ATI RN
ATI Fundamentals Proctored Exam Quizlet
1. A healthcare professional is reviewing the health records of five clients. Which of the following clients is not at risk for developing acute respiratory distress syndrome?
- A. A client who experienced a near-drowning incident
- B. A client following coronary artery bypass graft surgery
- C. A client who has a hemoglobin of 15.1 g/dL
- D. A client who has dysphagia
Correct answer: C
Rationale: Acute respiratory distress syndrome (ARDS) is a severe lung condition that can be triggered by various factors such as near-drowning incidents, surgeries like coronary artery bypass graft, and underlying conditions like dysphagia. Hemoglobin levels do not directly influence the risk of developing ARDS. A hemoglobin level of 15.1 g/dL falls within the normal range and does not predispose an individual to ARDS.
2. A healthcare professional is preparing to measure an infant's temperature. Which of the following actions should the healthcare professional take?
- A. Place the tip of the thermometer under the center of the infant's axilla
- B. Pull the pinna of the infant's ear forward before inserting the probe
- C. Insert the probe 3.8 cm (1.5in) into the infant's rectum
- D. Insert the thermometer in front of the infant's tongue
Correct answer: A
Rationale: When measuring an infant's temperature, the most appropriate and non-invasive method is to place the tip of the thermometer under the center of the infant's axilla (armpit). This method is safe, quick, and comfortable for the infant. Inserting the probe into the rectum is invasive and not recommended for routine temperature measurement in infants. Inserting the thermometer in front of the infant's tongue is not a reliable method for measuring temperature. Pulling the pinna of the ear forward is a technique used for adults, not infants.
3. A healthcare professional is receiving a telephone prescription from a provider for a client who requires additional medication for pain control. Which of the following entries should the healthcare professional make in the medical record?
- A. Morphine 3 mg Subcutaneous every 4 hr. PRN for pain.
- B. Morphine 3 mg Subcutaneous
- C. Morphine 3.0 mg subcutaneously every 4 hr. PRN for pain.

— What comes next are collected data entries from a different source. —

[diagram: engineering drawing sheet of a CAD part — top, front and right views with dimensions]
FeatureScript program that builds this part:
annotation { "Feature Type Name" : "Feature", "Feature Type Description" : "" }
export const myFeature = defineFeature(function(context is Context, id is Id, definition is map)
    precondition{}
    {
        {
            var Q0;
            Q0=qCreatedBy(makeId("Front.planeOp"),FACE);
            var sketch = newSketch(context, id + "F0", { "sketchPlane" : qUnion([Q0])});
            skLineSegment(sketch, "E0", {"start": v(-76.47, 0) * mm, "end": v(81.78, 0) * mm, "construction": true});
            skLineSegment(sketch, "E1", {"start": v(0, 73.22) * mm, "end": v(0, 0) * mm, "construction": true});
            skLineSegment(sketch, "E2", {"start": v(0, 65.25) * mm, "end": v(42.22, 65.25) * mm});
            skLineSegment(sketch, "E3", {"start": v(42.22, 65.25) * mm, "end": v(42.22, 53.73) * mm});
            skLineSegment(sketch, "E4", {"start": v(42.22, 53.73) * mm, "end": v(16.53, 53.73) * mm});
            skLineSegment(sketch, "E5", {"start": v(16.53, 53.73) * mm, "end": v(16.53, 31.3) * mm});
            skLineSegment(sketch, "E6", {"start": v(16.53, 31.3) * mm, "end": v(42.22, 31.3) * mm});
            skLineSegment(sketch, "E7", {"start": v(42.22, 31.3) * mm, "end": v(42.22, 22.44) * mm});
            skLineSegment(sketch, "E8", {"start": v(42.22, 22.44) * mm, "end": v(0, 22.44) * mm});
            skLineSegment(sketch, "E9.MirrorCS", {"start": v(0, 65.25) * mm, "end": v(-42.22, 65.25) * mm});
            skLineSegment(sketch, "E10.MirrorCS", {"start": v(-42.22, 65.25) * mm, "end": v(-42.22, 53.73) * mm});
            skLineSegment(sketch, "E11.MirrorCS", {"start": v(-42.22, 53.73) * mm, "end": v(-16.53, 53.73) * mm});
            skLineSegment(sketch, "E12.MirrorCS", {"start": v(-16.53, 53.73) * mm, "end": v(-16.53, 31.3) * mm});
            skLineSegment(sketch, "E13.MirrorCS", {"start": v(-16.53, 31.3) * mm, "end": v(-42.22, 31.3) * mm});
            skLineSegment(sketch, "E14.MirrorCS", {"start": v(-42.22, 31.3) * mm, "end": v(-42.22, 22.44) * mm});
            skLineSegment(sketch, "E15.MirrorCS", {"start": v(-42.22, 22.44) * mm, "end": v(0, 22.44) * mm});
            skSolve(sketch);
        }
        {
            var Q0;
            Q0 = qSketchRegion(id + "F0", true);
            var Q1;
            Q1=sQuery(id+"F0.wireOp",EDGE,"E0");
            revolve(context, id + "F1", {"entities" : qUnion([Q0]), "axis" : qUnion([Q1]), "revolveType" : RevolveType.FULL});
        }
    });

- D. Morphine 3 mg Subcutaneous q 4 hr. PRN for pain.
Correct answer: D
Rationale: The correct entry for documenting the prescription for morphine is 'Morphine 3 mg Subcutaneous'. This entry accurately specifies the medication, dosage, route of administration, and frequency as prescribed by the provider. Options A, C, and D contain minor errors such as missing units of measurement or incorrect abbreviations, which could lead to misinterpretation or potential medication errors. Therefore, the most appropriate and accurate choice is 'Morphine 3 mg Subcutaneous'.
4. When a chest tube is accidentally removed from a client, which of the following actions should the nurse NOT take first?
- A. Obtain a chest x-ray
- B. Apply sterile gauze to the insertion site
- C. Place tape around the insertion site
- D. Assess respiratory status
Correct answer: B
Rationale: When a chest tube is accidentally removed, the priority action for the nurse is to immediately seal the insertion site with a gloved hand, a sterile occlusive dressing, or petroleum gauze to prevent air from entering the pleural space and causing a pneumothorax. Applying sterile gauze to the insertion site is not the correct initial action. The first step is to prevent respiratory compromise by ensuring the site is sealed. Therefore, the nurse should not apply sterile gauze to the insertion site first.
5. A client has global aphasia affecting both receptive and expressive language abilities. Which intervention should NOT be included in the client's care plan?
- A. Speak to the client at a slower rate.
- B. Assist the client in using flash cards with pictures.
- C. Speak to the client in a loud voice.
- D. Give instructions one step at a time.
Correct answer: C
Rationale: Individuals with global aphasia have difficulty understanding and expressing language. Speaking loudly may not improve comprehension and can be perceived as aggressive. Therefore, it is important not to speak loudly to a client with global aphasia. Speaking at a slower rate, using visual aids like flash cards, and breaking down instructions into simple steps can facilitate communication and understanding for the client.